Princes Street – the Capital’s flagship boulevard – saw its possessive apostrophe dropped in the 1830s, rendering it grammatically inaccurate.
Now we can reveal grammar campaigners have sent letters to the City Chambers demanding politicians restore the apostrophe and return the name of the street to Prince’s Street.
The “daily abuse” of good grammar the spelling of Princes Street flags up has won support from the Apostrophe Protection Society – a national body set up to safeguard the speech mark – who have branded the misleading street moniker “lazy, ignorant and appalling”.
The Edinburgh reversal bid by online grammar campaigner the Apostrophe Vigilante comes a week after members of Telford and Wrekin Council were persuaded to return the apostrophe to Princes Street in Wellington, Shropshire.
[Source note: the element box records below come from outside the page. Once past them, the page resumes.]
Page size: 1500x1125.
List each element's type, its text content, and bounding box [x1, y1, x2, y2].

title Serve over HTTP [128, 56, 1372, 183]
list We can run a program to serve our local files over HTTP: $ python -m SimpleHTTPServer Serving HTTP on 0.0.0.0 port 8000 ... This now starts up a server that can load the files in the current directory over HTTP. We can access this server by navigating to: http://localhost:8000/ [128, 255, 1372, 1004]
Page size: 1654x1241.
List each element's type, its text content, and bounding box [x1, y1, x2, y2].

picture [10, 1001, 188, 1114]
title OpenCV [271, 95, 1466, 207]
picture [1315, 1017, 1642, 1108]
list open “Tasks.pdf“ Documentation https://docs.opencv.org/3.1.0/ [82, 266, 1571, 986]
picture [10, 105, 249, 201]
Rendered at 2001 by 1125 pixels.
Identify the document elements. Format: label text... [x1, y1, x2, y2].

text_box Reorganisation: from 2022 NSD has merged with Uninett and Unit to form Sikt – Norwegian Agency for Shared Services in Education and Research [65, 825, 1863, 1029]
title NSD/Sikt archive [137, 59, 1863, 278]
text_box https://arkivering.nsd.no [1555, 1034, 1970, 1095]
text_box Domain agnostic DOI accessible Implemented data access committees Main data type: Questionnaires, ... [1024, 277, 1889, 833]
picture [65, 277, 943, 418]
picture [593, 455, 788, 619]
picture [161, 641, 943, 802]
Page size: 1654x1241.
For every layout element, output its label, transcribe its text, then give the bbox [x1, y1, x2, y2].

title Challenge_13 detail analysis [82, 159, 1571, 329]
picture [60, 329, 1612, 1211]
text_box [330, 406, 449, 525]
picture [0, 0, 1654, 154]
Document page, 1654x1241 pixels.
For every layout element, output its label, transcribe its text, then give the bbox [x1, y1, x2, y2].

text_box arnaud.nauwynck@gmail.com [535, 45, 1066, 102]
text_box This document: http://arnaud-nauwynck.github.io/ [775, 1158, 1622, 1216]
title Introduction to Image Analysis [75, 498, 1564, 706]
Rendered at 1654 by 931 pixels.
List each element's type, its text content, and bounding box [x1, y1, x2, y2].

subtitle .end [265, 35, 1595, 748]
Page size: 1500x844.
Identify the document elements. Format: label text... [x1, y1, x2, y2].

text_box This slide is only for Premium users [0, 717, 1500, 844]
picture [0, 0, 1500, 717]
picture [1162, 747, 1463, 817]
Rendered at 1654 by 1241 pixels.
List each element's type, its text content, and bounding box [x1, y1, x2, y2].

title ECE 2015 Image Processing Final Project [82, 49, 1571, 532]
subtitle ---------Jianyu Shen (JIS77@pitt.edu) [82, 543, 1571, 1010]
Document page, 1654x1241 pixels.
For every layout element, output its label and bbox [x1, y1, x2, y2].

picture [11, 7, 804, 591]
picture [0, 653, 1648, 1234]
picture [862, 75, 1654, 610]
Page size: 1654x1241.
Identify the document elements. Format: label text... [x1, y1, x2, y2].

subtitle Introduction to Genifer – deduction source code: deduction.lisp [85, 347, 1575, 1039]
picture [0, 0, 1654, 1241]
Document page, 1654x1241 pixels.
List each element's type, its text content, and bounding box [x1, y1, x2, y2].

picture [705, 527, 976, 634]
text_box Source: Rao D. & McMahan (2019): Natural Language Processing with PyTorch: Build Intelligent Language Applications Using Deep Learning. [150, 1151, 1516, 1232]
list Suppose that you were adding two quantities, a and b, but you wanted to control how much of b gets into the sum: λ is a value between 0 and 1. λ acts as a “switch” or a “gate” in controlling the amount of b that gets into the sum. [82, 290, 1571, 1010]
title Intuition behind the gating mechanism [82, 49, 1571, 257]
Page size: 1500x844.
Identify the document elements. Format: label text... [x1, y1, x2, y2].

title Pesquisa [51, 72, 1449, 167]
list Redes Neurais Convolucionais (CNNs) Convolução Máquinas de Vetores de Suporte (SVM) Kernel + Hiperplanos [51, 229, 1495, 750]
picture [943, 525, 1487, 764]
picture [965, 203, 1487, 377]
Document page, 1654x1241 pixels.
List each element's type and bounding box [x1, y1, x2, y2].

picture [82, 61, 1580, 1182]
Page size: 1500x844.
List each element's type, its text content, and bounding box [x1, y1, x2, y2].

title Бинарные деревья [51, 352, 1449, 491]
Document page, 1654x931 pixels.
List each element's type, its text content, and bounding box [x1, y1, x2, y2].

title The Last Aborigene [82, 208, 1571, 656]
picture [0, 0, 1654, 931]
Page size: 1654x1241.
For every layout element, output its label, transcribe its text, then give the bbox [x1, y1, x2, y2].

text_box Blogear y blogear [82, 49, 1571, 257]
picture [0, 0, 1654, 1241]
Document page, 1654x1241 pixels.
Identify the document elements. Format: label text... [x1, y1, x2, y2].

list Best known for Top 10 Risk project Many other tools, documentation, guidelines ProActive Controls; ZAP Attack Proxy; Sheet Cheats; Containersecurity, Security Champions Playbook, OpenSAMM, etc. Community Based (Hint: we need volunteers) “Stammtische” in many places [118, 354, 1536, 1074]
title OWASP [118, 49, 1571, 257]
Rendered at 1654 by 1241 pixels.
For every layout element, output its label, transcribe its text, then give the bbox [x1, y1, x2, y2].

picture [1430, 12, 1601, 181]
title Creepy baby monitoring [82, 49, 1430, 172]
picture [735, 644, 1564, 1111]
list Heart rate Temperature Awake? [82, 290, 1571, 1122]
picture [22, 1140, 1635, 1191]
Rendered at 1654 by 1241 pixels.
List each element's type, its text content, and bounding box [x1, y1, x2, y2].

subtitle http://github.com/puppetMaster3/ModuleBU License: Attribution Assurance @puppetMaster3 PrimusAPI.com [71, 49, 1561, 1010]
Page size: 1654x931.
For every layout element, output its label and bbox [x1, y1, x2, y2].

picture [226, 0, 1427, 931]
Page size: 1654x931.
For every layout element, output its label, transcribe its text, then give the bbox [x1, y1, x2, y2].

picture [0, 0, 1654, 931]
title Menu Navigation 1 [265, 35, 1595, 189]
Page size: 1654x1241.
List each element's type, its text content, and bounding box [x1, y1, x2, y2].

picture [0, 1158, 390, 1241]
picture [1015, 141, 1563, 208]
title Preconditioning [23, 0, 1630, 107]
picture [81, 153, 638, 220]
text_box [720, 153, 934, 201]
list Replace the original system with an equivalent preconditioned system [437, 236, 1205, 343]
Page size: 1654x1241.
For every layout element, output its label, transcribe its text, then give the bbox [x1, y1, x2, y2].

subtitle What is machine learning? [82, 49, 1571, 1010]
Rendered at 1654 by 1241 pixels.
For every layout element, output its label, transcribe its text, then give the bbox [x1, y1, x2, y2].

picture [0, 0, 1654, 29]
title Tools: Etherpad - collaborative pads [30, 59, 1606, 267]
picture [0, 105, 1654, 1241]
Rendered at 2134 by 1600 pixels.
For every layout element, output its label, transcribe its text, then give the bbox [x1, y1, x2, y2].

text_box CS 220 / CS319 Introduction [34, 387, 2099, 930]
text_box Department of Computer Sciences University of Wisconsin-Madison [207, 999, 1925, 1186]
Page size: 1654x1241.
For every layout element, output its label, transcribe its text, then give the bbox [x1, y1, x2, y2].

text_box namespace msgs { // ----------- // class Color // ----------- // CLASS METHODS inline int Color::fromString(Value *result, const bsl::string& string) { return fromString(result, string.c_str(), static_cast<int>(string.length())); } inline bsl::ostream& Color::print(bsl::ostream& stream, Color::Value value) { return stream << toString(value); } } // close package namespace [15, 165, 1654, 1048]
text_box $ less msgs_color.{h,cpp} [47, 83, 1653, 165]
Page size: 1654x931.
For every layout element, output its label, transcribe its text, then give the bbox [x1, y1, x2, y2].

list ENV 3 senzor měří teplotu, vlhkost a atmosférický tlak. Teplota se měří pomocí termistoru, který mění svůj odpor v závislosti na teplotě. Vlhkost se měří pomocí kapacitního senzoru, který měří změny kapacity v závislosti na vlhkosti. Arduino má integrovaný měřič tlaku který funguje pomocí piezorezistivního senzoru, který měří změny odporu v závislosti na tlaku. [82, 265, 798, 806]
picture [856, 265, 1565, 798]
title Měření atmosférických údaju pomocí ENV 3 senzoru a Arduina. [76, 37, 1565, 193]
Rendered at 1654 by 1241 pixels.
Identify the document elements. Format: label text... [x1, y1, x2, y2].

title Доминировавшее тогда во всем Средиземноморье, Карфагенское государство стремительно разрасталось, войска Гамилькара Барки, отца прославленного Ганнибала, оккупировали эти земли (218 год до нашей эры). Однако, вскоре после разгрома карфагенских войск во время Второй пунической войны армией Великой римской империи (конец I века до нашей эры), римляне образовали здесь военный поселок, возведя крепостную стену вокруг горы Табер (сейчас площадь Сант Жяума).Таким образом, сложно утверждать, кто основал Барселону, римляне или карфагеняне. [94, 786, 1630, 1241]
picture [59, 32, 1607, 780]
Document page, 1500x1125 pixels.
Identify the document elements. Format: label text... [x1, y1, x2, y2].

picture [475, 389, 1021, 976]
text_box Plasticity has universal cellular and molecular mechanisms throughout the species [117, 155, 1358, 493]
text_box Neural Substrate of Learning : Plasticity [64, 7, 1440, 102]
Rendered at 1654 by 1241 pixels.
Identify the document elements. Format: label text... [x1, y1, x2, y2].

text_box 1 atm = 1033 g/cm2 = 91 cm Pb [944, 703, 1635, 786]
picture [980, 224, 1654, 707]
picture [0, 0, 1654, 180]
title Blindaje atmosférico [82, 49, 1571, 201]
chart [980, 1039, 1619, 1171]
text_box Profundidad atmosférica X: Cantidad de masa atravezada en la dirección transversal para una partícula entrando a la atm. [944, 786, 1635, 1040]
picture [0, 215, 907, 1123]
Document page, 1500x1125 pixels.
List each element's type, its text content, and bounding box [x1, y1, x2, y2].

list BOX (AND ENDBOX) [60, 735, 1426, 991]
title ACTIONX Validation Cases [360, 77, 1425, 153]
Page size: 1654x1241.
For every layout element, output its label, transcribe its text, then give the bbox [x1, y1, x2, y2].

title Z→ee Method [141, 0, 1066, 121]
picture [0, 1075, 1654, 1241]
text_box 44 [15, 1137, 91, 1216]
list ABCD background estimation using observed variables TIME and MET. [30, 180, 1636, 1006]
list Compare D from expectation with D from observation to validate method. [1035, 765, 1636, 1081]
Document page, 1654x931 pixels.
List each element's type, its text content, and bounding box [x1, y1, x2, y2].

The micro- blogger said: “The apostrophe is abused on a daily basis, but Edinburgh Council can provide it with a welcome shot in the arm by reinstating it [to Prince’s Street)]”
John Richards, of the Apostrophe Protection Society, has backed the lobbying drive, saying he would “support anything to boost the correct use of apostrophes”.
He said: “Princes Street alone implies nothing. Prince’s Street suggests a connection with one prince. If the local authority wants to imply that it has a connection to several princes, then call it Princes’ Street. If a local authority feels it is essential to omit apostrophes, then call it Prince Street, but never Princes Street without an apostrophe.”
Steven Jenner, of the Plain English Campaign, said he fears – because Princes Street is now accepted worldwide – an insertion is unlikely in the future.
He added: “You have schools drilling correct punctuation into pupils and teaching the rules of grammar – then local authorities selectively ignore this whenever it’s inconvenient. If you want to help tourists and so forth understand the heritage of a place then really those apostrophes need to be reinstated. Generally speaking, I would say bang these back in.”
Edinburgh World Heritage was unable to comment on the change – which could cost millions to implement if it ever were to be made.
“One council source said: “Think of the cost of reprinting everything that would have the old spelling on – it’s just not do-able. Maps, stationery, businesses – everything would have to change.”
Councillor Lesley Hinds, transport and environment convener, has poured cold water on the campaign.
She said: “The modern spelling of Princes Street has been in place since the early 1800s and while it may not be entirely grammatically accurate, it has become universally recognised and – of course with a few exceptions – generally accepted. We may never know why the original apostrophe was dropped all those years ago but to change it now would be confusing, costly and flies in the face of common sense.”
The street name is thought to have changed during a Victorian simplification drive that also saw St Andrew’s Square shortened to St Andrew Square.
‘LANGUAGE DOES NOT STAY STATIC’
Professor Linda Dryden, subject group leader of English Literature at Edinburgh Napier University, explains the language’s most misunderstood punctuation mark . . .
“You use apostrophes for an abbreviation of two words into one, as an indication some letters are being omitted, or to indicates possession, which is important because it impacts on the meaning of the sentence.
“So when you see the word ‘CD’s’ written in shops that is wrong because it should just be a plural – it’s a case of accuracy and clarification. In publishing you would expect to see the apostrophe used but language does not stay static. I think people tend to accept a lack of apostrophes when you are talking about place names and street names because they have entered into the vernacular for the population.”